Morini felt a fresh pang of guilt, guessing that whatever penalties the Englishman intended to visit upon the two men in Egypt would almost certainly be painful and possibly fatal.

“So we have two further targets to take care of,” the English voice continued, “and the precise location of the relic is still uncertain. It could be in the possession of the second custodian, or with the third, at the museum itself. In a few minutes I will send you a message with further orders. Anything else?”

“Yes,” Morini replied. “There is one other matter, which concerns the scientist. He has supplied some details of the relic by e-mail to a professional colleague in England.”

“What details?”

“According to the intercept program, only two or three words.”

“It might only be two or three words, but that could be quite enough to be a real threat to you. I will make arrangements to attend to that person as well. As he’s in England, there will be no need for you to get involved.”

“It’s a woman,” Morini pointed out.

“Immaterial.
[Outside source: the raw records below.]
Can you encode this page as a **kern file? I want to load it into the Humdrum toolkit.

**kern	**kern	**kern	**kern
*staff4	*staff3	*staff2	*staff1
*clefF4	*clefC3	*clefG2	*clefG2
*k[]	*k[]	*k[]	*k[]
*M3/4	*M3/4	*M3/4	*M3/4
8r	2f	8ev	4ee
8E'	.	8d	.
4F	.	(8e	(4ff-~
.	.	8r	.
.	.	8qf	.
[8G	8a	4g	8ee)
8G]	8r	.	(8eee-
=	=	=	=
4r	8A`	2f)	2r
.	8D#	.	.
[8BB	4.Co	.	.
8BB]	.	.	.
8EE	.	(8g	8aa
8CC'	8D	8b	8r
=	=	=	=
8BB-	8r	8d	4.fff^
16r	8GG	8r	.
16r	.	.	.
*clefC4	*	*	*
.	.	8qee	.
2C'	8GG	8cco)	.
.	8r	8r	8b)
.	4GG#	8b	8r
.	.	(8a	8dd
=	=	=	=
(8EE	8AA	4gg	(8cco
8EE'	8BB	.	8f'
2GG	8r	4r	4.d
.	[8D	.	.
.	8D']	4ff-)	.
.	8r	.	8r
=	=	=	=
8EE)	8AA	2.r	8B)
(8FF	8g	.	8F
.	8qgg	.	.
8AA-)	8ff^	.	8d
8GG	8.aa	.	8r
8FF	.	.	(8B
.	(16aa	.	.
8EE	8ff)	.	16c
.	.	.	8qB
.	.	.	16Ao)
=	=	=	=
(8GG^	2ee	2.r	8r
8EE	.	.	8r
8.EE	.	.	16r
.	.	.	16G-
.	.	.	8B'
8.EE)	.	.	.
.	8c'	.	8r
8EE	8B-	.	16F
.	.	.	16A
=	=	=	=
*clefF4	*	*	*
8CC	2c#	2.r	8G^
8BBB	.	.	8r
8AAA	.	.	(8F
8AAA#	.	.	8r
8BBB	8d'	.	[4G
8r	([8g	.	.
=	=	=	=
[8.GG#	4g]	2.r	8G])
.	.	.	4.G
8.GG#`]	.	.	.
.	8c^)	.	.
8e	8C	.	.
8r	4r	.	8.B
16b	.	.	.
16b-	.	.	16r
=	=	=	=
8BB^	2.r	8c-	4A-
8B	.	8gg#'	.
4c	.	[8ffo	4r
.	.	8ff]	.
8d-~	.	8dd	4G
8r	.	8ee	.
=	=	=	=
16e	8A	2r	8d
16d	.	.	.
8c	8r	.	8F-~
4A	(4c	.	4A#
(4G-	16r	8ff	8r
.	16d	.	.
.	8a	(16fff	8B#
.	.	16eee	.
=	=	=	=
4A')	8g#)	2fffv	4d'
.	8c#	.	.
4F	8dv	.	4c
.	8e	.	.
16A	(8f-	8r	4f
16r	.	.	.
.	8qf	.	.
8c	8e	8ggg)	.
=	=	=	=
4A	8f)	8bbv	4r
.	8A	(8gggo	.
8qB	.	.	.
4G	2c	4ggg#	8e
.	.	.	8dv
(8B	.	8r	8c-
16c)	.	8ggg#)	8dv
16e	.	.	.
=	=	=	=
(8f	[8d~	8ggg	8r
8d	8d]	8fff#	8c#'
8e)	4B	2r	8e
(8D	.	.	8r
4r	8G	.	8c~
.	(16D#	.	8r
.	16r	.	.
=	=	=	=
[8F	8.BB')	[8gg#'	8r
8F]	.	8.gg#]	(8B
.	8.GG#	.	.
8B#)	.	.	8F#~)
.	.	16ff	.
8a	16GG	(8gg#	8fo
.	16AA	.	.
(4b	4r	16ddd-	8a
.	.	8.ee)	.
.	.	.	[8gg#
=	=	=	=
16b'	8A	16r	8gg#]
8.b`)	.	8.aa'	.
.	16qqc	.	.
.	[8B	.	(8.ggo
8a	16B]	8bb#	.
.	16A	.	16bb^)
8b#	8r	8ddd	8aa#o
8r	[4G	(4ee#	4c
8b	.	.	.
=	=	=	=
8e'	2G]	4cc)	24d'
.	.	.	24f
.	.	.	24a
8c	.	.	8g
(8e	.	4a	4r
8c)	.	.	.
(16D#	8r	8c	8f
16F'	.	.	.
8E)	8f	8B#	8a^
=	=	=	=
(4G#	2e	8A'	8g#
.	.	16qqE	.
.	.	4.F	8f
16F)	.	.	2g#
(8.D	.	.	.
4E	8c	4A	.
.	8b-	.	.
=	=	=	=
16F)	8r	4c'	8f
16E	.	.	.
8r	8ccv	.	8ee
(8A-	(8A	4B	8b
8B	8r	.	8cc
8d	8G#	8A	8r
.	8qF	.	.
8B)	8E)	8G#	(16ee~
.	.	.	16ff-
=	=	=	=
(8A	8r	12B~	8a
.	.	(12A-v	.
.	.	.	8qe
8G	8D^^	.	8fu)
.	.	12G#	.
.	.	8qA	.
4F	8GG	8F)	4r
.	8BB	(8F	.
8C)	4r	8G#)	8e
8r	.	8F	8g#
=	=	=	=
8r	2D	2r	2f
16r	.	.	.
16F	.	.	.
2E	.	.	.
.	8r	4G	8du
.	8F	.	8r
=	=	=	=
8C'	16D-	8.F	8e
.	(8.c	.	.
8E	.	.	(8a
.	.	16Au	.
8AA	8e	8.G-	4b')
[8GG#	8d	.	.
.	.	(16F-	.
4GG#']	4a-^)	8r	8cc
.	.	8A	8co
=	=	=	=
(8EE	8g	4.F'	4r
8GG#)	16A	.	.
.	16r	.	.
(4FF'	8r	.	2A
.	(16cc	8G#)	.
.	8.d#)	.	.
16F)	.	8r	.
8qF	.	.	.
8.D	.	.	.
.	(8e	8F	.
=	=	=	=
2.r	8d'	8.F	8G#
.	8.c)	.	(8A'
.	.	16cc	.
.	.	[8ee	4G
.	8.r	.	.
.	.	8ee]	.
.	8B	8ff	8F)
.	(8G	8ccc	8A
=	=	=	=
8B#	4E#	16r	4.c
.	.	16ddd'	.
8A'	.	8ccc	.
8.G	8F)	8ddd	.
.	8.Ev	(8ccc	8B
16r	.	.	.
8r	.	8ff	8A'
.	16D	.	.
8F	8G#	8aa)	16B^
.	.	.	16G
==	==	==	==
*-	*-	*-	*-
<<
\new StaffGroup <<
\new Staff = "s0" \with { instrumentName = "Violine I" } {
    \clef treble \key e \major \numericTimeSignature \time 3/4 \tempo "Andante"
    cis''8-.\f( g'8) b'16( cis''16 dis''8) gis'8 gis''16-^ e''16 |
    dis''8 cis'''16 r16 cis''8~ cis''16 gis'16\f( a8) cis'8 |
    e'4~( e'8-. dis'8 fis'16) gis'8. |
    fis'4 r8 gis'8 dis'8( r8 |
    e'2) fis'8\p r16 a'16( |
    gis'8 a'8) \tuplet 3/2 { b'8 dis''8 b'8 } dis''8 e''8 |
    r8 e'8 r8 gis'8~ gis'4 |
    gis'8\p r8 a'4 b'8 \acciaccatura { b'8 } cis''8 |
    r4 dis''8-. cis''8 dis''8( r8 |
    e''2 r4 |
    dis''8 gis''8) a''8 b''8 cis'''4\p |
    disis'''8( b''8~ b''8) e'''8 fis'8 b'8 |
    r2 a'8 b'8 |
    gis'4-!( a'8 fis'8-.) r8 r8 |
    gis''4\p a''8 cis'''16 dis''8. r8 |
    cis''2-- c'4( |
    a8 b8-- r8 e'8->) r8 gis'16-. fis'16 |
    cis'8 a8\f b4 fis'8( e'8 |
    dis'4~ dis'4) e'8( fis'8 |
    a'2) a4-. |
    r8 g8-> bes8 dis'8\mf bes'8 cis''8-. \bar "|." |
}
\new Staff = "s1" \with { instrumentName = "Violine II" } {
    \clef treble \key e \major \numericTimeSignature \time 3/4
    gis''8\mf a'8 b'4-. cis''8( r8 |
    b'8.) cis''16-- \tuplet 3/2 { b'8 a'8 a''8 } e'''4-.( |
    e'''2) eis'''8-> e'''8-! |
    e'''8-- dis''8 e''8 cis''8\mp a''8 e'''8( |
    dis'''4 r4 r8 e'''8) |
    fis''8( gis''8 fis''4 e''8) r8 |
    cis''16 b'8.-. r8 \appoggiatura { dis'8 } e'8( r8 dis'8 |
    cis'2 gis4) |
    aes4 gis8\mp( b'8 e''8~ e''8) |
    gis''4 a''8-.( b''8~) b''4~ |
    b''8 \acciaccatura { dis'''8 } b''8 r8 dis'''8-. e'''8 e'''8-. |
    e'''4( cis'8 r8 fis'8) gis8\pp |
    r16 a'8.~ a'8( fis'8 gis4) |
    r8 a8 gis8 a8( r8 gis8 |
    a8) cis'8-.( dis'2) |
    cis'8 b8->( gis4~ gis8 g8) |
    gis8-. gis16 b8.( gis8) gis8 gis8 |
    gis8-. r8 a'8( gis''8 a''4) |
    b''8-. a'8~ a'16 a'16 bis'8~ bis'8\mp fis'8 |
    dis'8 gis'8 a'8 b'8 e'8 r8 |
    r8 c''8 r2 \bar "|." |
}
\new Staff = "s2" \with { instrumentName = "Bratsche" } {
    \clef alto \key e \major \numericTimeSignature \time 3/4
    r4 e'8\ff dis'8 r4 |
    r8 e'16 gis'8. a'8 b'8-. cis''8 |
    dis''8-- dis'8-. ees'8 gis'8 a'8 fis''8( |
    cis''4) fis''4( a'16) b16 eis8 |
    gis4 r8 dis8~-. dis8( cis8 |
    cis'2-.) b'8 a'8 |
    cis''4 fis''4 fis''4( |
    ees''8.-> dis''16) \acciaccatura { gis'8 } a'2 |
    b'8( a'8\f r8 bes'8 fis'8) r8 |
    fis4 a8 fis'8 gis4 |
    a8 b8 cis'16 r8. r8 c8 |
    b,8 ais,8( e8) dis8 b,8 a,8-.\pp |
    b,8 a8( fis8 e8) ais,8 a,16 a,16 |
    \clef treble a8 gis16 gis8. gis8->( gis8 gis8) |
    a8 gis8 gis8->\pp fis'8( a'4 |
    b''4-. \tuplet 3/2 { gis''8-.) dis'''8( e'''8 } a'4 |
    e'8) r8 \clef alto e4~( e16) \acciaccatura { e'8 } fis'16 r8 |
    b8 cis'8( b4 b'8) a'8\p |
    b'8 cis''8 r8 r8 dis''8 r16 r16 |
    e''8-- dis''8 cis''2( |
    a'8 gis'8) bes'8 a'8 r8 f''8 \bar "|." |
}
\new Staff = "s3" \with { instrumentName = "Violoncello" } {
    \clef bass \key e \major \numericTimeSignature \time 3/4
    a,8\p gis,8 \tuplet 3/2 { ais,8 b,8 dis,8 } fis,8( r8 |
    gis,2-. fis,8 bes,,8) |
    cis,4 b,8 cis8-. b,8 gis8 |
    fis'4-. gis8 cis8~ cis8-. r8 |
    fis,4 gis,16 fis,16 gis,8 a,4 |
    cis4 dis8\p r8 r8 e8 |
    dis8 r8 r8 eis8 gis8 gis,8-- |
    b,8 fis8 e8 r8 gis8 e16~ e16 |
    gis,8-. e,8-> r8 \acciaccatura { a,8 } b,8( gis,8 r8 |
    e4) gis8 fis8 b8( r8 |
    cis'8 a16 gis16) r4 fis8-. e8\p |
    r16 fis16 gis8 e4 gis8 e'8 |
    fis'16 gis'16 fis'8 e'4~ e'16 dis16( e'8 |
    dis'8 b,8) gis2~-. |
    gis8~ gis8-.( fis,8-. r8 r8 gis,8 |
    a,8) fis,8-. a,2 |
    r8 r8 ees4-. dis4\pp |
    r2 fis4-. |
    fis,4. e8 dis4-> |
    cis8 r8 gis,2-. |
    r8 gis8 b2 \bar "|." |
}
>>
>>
When you reply to my text message, include everything you know about both the e-mail and the recipient.”

For a couple of minutes after he had ended the call, Morini just sat at the table, the mobile phone still held in his right hand and his eyes staring vacantly in front of him.

He knew he was only acting as a conduit, relaying orders that had been formulated and decided upon by the Englishman who was in overall charge of the operation, as the protocols had stipulated. But he was still fighting a losing moral battle with his conscience. He knew with absolute certainty that the orders he had previously passed on to the man in Cairo had resulted in one death. But on the other side of the coin was the almost inevitable catastrophe of global proportions if the relic could not be recovered and its contents were made public. And that was a possibility that he simply could not tolerate.

Ever since Father Gianni’s revelations, Morini had viewed everything about the Vatican and the Catholic Church in a very different light. But despite that, he still believed in the fundamental goodness of his religion, and knew that he would do whatever was necessary to protect it. The only thing he couldn’t understand was why the damning—and damnable—parchment hadn’t been destroyed centuries earlier.

The reality Morini personally was facing was that if the parchment were not recovered, he would be the one who would have to explain the sequence of events, and the inevitable consequences, to the Holy Father. And that was something he was desperate to avoid, at all costs.

*   *   *

The text message he’d been expecting arrived about five minutes later, and even before he read it, Morini had guessed the contents.

He read the text twice to ensure he hadn’t missed anything, then finished his coffee, paid the bill and left the café. Five minutes later, from another pay phone he hadn’t used before, his call to a mobile phone in Cairo was answered, and two minutes after that, he’d passed on the orders he had just been given.

Morini crossed himself as he ended the call, but in truth he was less concerned about the imminent deaths of two men in Egypt than he was about what the scientist had done. Ali Mohammed had e-mailed a woman in England, a woman—the software had informed him—who worked at the British Museum in London.

The leaks were getting worse and had now spread far beyond the borders of Egypt, and not for the first time he seriously doubted whether the contagion could be contained at all.